_Data provided_:
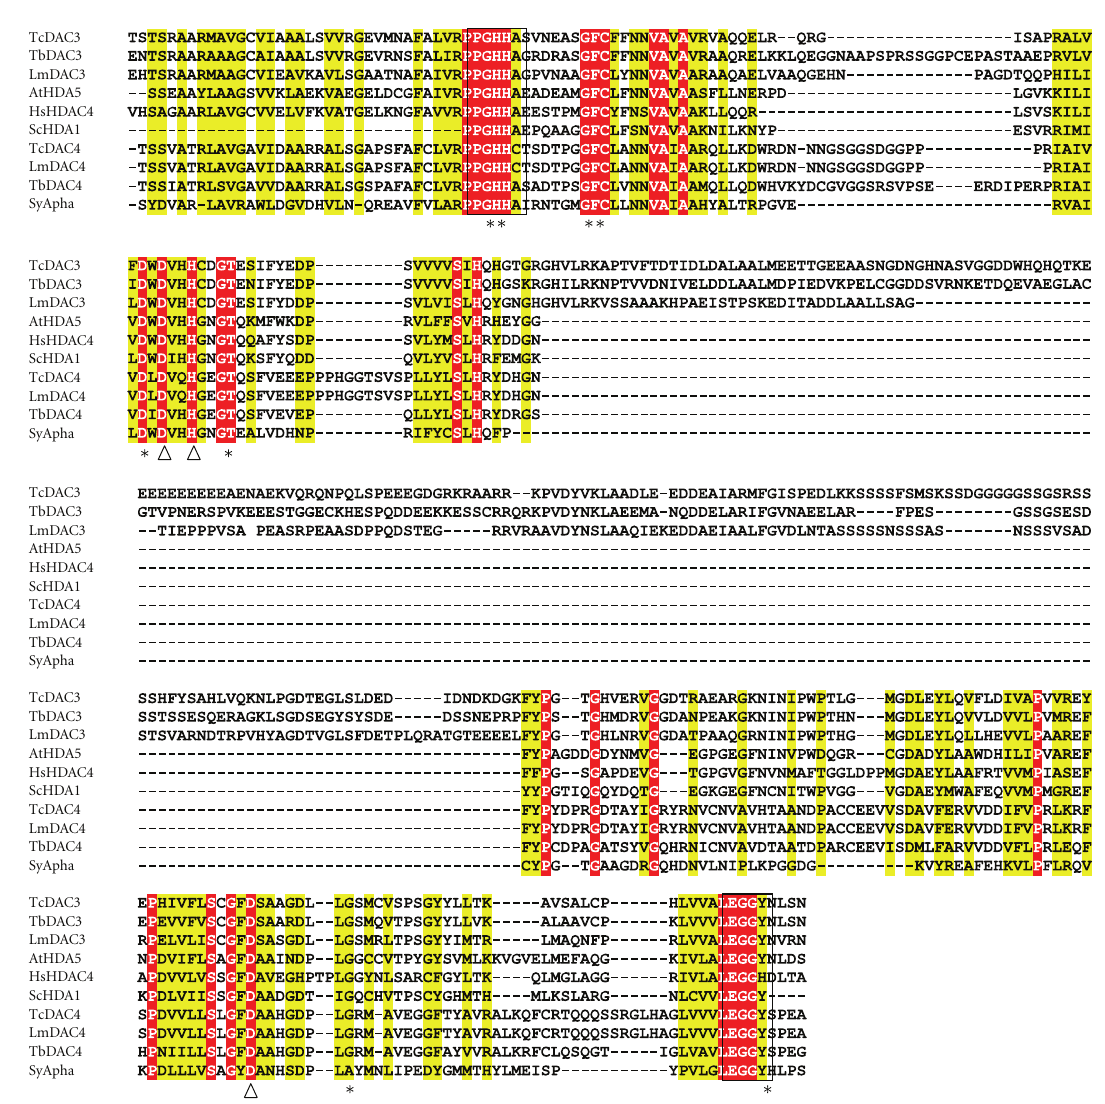
Figure 4: Class II deacetylases orthologues in trypanosomatids. Alignment of the core deacetylase domain from di ff erent organisms. Sequences were aligned using ClustalX and were adjusted manually and illustrated with ESPript 2.2. The black boxes indicate the class- specific motif. Identical residues are white on red background, and residues shared by some organisms are black on yellow background. Asterisks indicate residues that were predicted to form part of the catalytic pocket, whereas triangles indicate zinc cofactor ligands. Tb, Trypanosoma brucei ; Tc, Trypanosoma cru zi; Lm, Leishmania mayor; At, Arabidopsis thaliana ; Hs, human; Sc, Saccharomyces cerevisiae; Sy, Synechocystis spp.; AphaA, acetylpolyamine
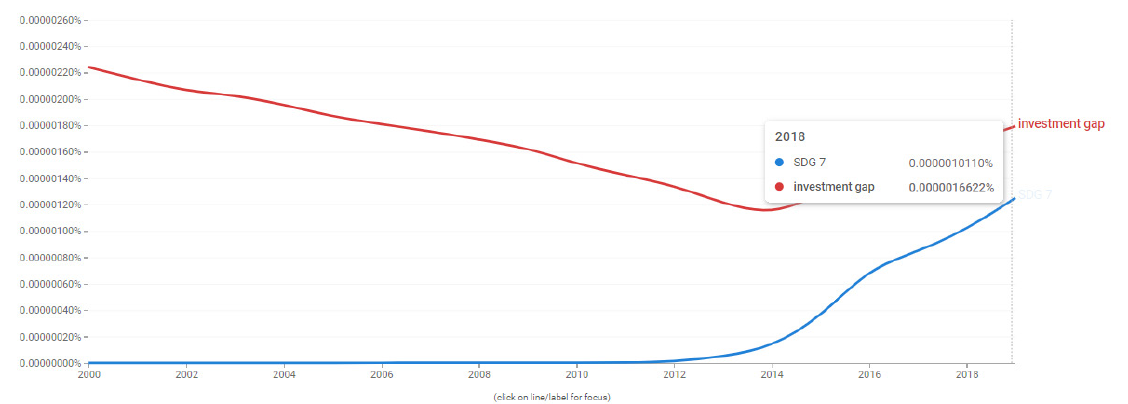
Figure 11. A comparative analysis of SDG 7 and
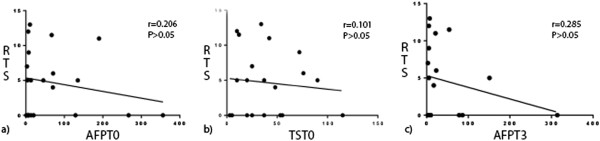
Correlations between studied variables and recurrent tumor size in patients who underwent HR. (a) Pre-treatment serum AFP level (AFPT0) and recurrent tumor size (RTS) were not correlated (r = 0.206, P > 0.05). (b) Recurrent tumor size (TST0) and RTS were not correlated (r = 0.101, P > 0.05). (c) The 3-month post-treatment serum level (AFTT3) and RTS were not correlated (r = 0.251, P > 0.05).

_What to do_:
Omit pictures; set down the rest of the material word for word.

_Expected output_:
Figure 4: Class II deacetylases orthologues in trypanosomatids. Alignment of the core deacetylase domain from di ff erent organisms. Sequences were aligned using ClustalX and were adjusted manually and illustrated with ESPript 2.2. The black boxes indicate the class- specific motif. Identical residues are white on red background, and residues shared by some organisms are black on yellow background. Asterisks indicate residues that were predicted to form part of the catalytic pocket, whereas triangles indicate zinc cofactor ligands. Tb, Trypanosoma brucei ; Tc, Trypanosoma cru zi; Lm, Leishmania mayor; At, Arabidopsis thaliana ; Hs, human; Sc, Saccharomyces cerevisiae; Sy, Synechocystis spp.; AphaA, acetylpolyamine
Figure 11. A comparative analysis of SDG 7 and
Correlations between studied variables and recurrent tumor size in patients who underwent HR. (a) Pre-treatment serum AFP level (AFPT0) and recurrent tumor size (RTS) were not correlated (r = 0.206, P > 0.05). (b) Recurrent tumor size (TST0) and RTS were not correlated (r = 0.101, P > 0.05). (c) The 3-month post-treatment serum level (AFTT3) and RTS were not correlated (r = 0.251, P > 0.05).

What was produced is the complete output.